Instructions for the task: What is needed is an exact copy of the lines in the listing below, from the one with "X231712500Y-77475000D03*" up to and including the one with "X234887500Y-86365000D03*", with no other lines.

::::

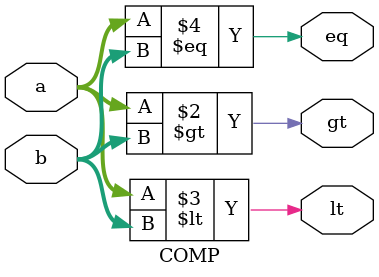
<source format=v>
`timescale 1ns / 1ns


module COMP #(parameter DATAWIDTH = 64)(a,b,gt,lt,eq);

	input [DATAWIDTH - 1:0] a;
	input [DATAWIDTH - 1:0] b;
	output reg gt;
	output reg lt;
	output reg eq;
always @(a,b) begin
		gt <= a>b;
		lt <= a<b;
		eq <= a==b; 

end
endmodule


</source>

::::

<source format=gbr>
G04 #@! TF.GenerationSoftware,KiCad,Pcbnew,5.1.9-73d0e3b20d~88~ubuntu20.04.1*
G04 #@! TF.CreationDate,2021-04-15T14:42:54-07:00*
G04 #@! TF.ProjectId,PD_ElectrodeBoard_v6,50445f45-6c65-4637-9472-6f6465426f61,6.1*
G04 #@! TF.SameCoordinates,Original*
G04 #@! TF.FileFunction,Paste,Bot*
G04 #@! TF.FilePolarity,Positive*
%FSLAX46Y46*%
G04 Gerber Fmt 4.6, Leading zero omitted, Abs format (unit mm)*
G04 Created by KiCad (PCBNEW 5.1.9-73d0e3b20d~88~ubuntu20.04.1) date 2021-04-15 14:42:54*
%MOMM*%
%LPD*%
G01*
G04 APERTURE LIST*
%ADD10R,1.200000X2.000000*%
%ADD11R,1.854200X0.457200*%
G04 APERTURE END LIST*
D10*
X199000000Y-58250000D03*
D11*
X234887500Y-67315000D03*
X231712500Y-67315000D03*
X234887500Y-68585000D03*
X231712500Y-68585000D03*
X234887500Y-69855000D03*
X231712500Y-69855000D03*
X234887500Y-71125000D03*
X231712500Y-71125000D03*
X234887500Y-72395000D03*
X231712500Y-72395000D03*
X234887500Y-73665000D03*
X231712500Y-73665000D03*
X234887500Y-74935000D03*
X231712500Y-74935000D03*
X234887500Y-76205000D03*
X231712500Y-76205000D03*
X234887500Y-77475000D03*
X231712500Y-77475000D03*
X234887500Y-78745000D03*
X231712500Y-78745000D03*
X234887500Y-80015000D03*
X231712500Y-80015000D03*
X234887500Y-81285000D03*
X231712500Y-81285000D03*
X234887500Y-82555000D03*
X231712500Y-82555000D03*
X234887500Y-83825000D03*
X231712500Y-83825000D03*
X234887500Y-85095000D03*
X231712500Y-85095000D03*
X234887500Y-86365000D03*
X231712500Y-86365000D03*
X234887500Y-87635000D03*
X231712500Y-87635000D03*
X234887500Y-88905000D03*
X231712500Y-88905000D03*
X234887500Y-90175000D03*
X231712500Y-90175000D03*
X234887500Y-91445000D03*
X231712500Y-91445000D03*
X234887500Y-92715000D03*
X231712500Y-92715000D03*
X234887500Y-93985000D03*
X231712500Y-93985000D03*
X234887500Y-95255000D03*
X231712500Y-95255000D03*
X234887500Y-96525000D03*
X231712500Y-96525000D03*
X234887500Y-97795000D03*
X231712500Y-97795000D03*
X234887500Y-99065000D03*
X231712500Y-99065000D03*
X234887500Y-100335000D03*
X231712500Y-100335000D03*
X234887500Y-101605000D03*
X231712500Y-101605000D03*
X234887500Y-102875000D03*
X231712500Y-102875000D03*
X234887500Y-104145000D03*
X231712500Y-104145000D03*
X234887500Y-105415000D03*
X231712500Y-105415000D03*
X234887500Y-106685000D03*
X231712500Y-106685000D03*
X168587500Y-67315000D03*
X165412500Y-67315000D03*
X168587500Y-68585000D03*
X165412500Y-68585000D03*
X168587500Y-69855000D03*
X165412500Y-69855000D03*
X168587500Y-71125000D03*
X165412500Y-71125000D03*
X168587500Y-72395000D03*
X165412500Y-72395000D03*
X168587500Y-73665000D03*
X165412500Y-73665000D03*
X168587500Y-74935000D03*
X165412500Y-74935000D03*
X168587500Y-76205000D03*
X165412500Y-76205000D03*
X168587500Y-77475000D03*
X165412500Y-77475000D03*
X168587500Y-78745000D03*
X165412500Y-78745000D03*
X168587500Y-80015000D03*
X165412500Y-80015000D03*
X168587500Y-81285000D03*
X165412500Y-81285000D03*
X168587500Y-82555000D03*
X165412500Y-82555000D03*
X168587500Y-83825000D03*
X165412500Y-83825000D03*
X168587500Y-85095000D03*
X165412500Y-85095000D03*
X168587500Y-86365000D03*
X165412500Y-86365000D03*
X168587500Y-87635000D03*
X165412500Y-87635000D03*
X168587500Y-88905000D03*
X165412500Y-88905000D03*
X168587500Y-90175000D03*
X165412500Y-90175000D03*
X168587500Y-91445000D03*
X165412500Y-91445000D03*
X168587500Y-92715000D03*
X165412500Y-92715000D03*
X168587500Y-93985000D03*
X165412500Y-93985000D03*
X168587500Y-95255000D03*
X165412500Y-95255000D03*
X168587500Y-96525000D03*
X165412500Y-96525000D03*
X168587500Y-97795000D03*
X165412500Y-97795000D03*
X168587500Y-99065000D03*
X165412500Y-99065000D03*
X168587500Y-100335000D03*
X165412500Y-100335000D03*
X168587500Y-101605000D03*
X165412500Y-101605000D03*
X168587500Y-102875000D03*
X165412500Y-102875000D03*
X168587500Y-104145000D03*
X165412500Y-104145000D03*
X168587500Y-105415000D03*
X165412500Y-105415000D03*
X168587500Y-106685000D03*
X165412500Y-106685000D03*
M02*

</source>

::::

Expected answer:
X231712500Y-77475000D03*
X234887500Y-78745000D03*
X231712500Y-78745000D03*
X234887500Y-80015000D03*
X231712500Y-80015000D03*
X234887500Y-81285000D03*
X231712500Y-81285000D03*
X234887500Y-82555000D03*
X231712500Y-82555000D03*
X234887500Y-83825000D03*
X231712500Y-83825000D03*
X234887500Y-85095000D03*
X231712500Y-85095000D03*
X234887500Y-86365000D03*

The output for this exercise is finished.